▶ TASK GOAL: A word-for-word copy of the lines from the one holding "kreativa utveckling. Och kom ihåg, de bästa" through the final line of the records below is the only output asked for.

(Saved entries)
************

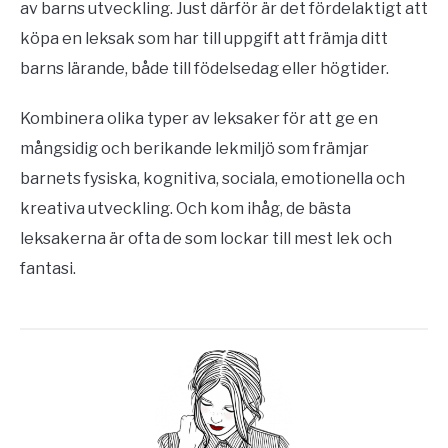
av barns utveckling. Just därför är det fördelaktigt att
köpa en leksak som har till uppgift att främja ditt
barns lärande, både till födelsedag eller högtider.
Kombinera olika typer av leksaker för att ge en
mångsidig och berikande lekmiljö som främjar
barnets fysiska, kognitiva, sociala, emotionella och
kreativa utveckling. Och kom ihåg, de bästa
leksakerna är ofta de som lockar till mest lek och
fantasi.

************

▶ SOLUTION FOR THIS EXERCISE:
kreativa utveckling. Och kom ihåg, de bästa
leksakerna är ofta de som lockar till mest lek och
fantasi.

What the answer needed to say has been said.